Mastitis, an infection of the mammary gland, affects more than half of all U.S. dairy cows and costs the dairy industry more than $180 per cow annually.
Marcus E. Kehrli, Jr., an Agricultural Research Service veterinary medical officer at the National Animal Disease Center at Ames, Iowa, has discovered that giving cows a natural compound helps them ward off mastitis. The cows already make this protein--cytokine G-CSF--in skin and other body cells. It stimulates bone marrow to produce white blood cells that help the immune system fight infections.
In recent studies, Kehrli injected cows with the compound daily from days 3 through 7 after calving. On the 6th day, the cows were challenged with a bacterium, and their response was monitored for several more days.
The good news is that one-half of the cows receiving G-CSF did not become infected when challenged with the bacteria. The other half of the G-CSF-injected cows had shorter and less severe infections than cows in the control group. All of the control group cows became infected and developed mastitis.
"Besides protecting a good number of cows, we were able to reduce the severity of infections by using this compound," Kehrli says. Cows receiving G-CSF had good appetites and gave more milk than those not receiving it. The benefit of using G-CSF as a preventative: less use of antibiotics in cows to treat mastitis.

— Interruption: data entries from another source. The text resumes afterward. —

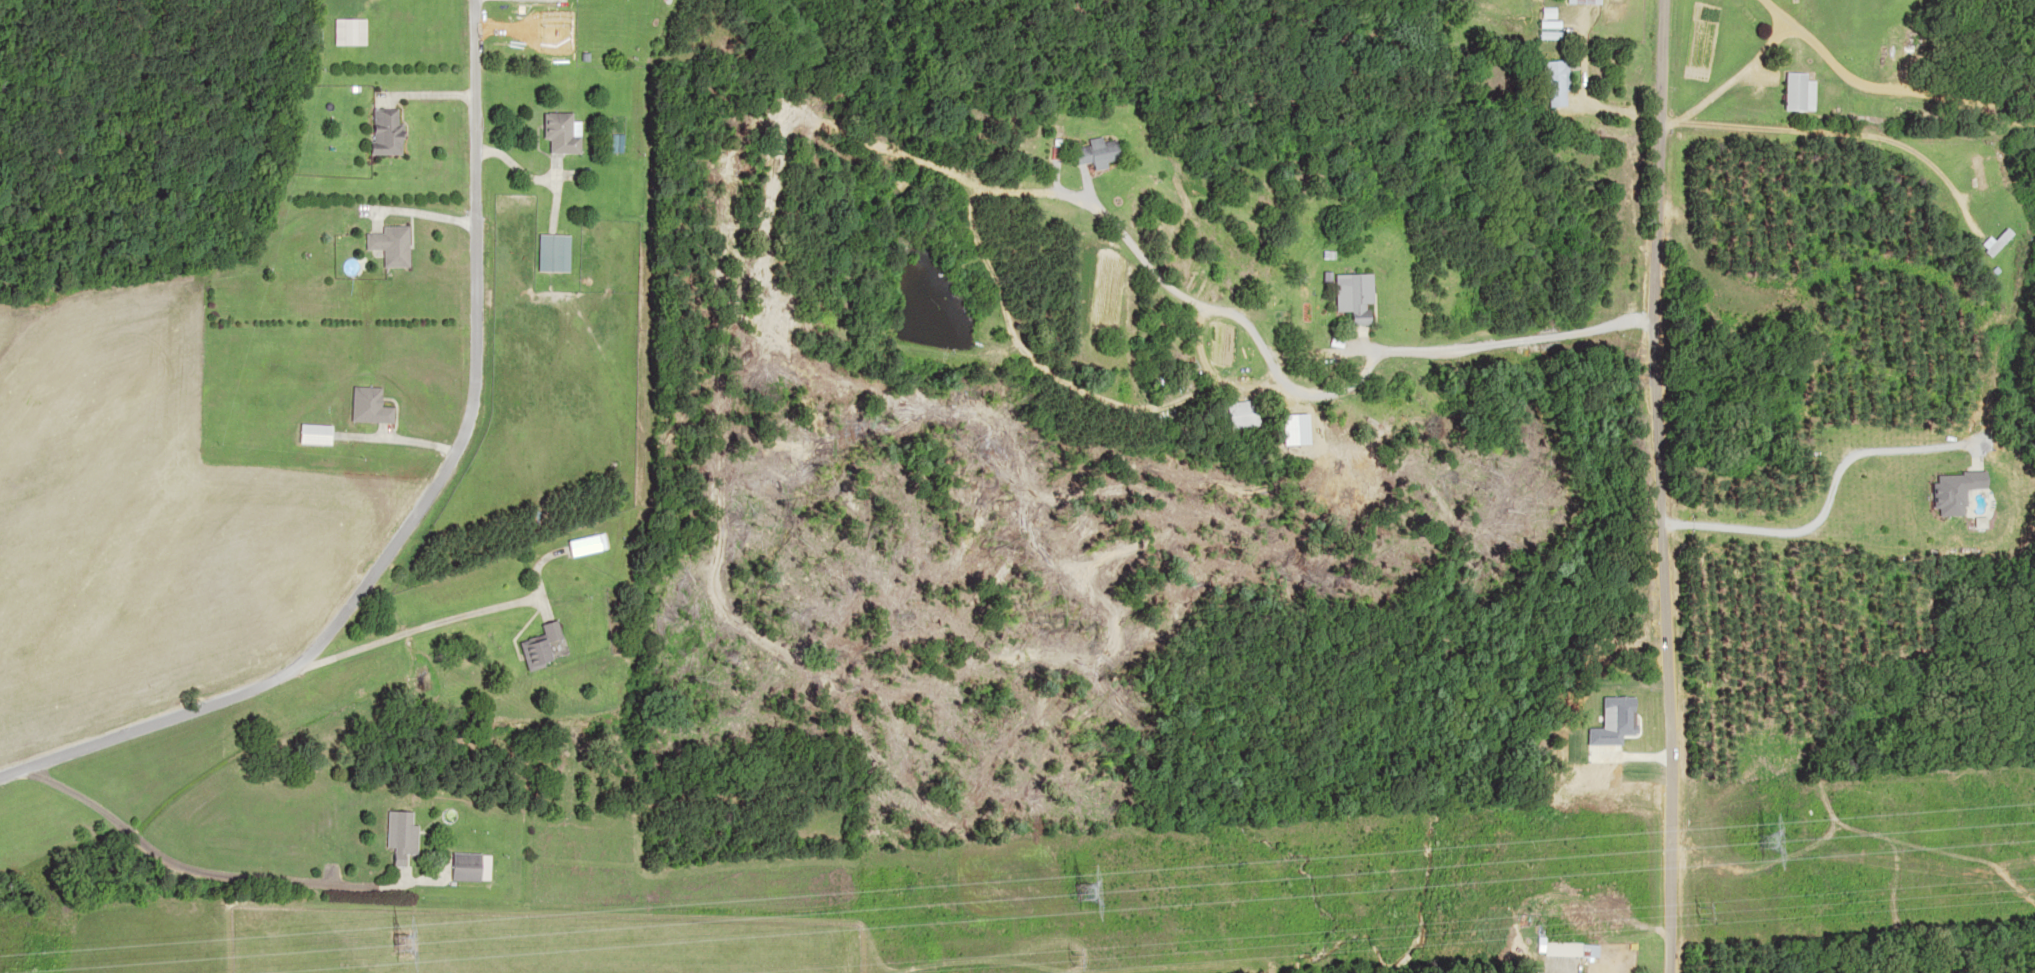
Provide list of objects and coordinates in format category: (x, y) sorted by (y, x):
building: (1582, 1)
building: (346, 31)
building: (1553, 82)
building: (1795, 91)
building: (382, 131)
building: (557, 131)
building: (1091, 151)
building: (1971, 169)
building: (1988, 241)
building: (386, 244)
building: (550, 251)
building: (1346, 295)
building: (364, 406)
building: (1235, 414)
building: (309, 434)
road: (1680, 486)
building: (591, 539)
building: (536, 645)
building: (397, 835)
power tower: (1782, 837)
building: (467, 866)
power tower: (1099, 891)
power tower: (1696, 910)
power tower: (413, 942)
building: (1562, 948)
power tower: (1067, 957)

Over the past decade, Kehrli and A.E. Freeman, an Iowa State University (ISU) professor of animal science, have been developing a way to identify the genetic source of resistance to mastitis. So far, they have identified a few cows that are naturally more resistant to mastitis infections.
The ARS and ISU researchers are currently collaborating with 21st Century Genetics-CRI, a bull stud company in Shawano, Wisconsin. As a result of this collaboration, producers may someday be able to purchase cows that have been bred for mastitis resistance.--By Linda Cooke McGraw, Agricultural Research Service Information Staff.